> **LISTED RECORDS**:

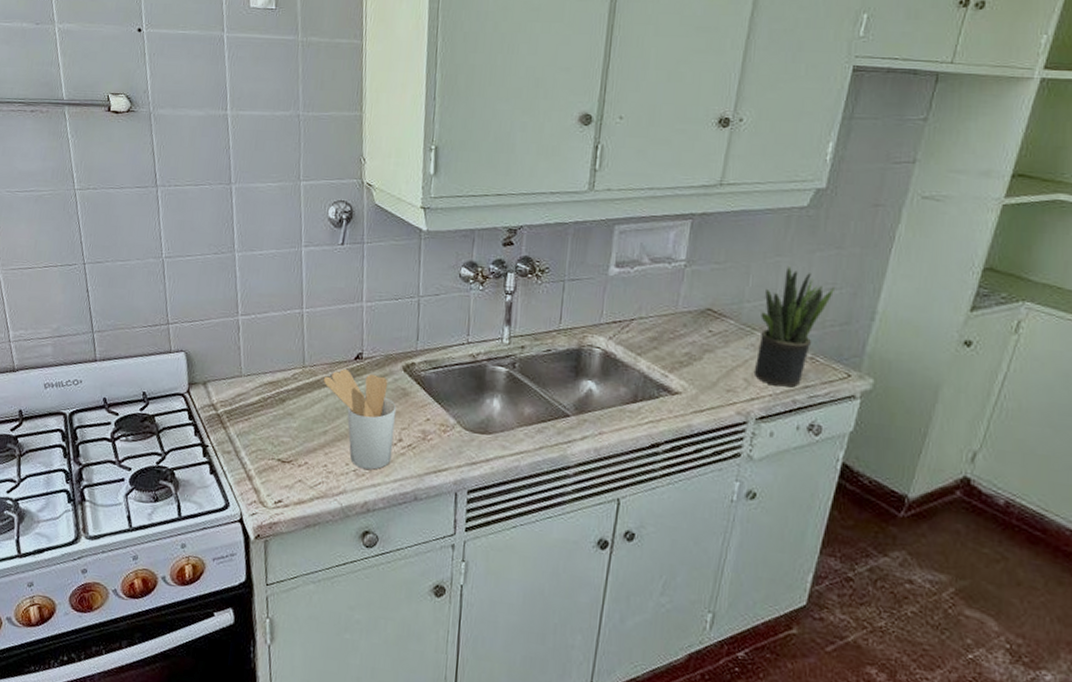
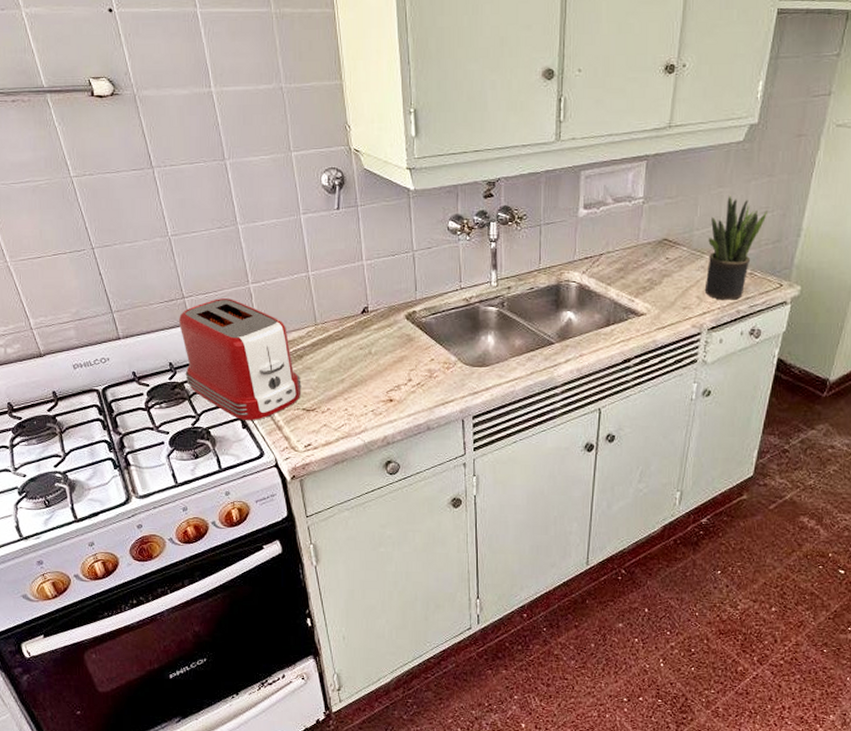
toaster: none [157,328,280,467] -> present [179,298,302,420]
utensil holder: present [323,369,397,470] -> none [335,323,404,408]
...
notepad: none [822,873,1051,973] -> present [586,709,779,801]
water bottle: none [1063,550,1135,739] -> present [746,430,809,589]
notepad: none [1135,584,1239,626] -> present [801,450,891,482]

> **WHAT THIS TASK INVOLVES**:
What lines of the data contain the string "notepad"? List them.

> **YOUR RESPONSE**:
notepad: none [822,873,1051,973] -> present [586,709,779,801]
notepad: none [1135,584,1239,626] -> present [801,450,891,482]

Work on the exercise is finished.